Each of us has been faced with the problem of searching for
information more than once. Irregardless of the data source we
are using (Internet, file system on our hard drive, data base or
a global information system of a big company) the problems can
be multiple and include the physical volume of the data base
searched, the information being unstructured, different file
types and also the complexity of accurately wording the search
query. We have already reached the stage when the amount of data
on one single PC is comparable to the amount of text data stored
in a proper library. And as to the unstructured data flows, in
future they are only going to increase, and at a very rapid
tempo. If for an average user this might be just a minor
misfortune, for a big company absence of control over
information can mean significant problems. So the necessity to
create search systems and technologies simplifying and
accelerating access to the necessary information, originated
long ago. Such systems are numerous and moreover not every one
of them is based on a unique technology. And the task of
choosing the right one depends directly on the specific tasks to
be solved in the future. While the demand for the perfect data
searching and processing tools is steadily growing let’s
consider the state of affairs with the supply side.
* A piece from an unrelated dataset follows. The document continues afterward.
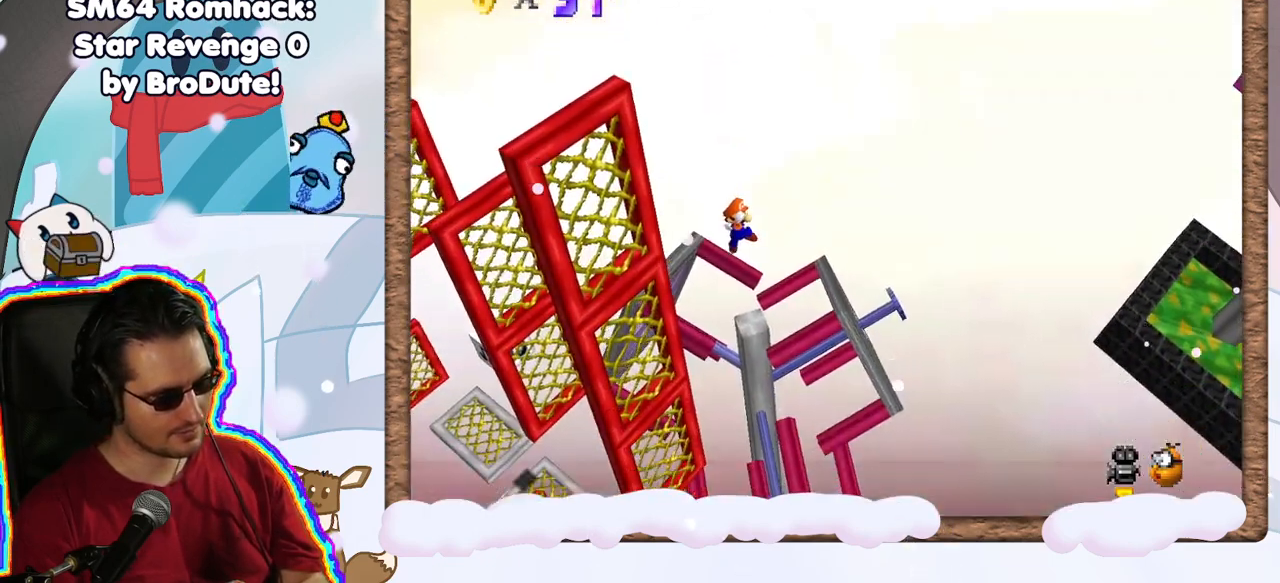
{"dt_ms": 500, "buttons": ["DPAD_DOWN"], "left_stick": "center", "events": [[283, "DPAD_UP", "down"], [367, "DPAD_UP", "up"], [450, "DPAD_DOWN", "down"]]}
Not going deeply into the various peculiarities of the
technology, all the searching programs and systems can be
divided into three groups. These are: global Internet systems,
turnkey business solutions (corporate data searching and
processing technologies) and simple phrasal or file search on a
local computer. Different directions presumably mean different
solutions.
Local search Everything is clear about search on a local PC.
It’s not remarkable for any particular functionality features
accept for the choice of file type (media, text etc.) and the
search destination. Just enter the name of the searched file (or
part of text, for example in the Word format) and that’s it. The
speed and result depend fully on the text entered into the query
line. There is zero intellectuality in this: simply looking
through the available files to define their relevance. This is
in its sense explicable: what’s the use of creating a
sophisticated system for such uncomplicated needs.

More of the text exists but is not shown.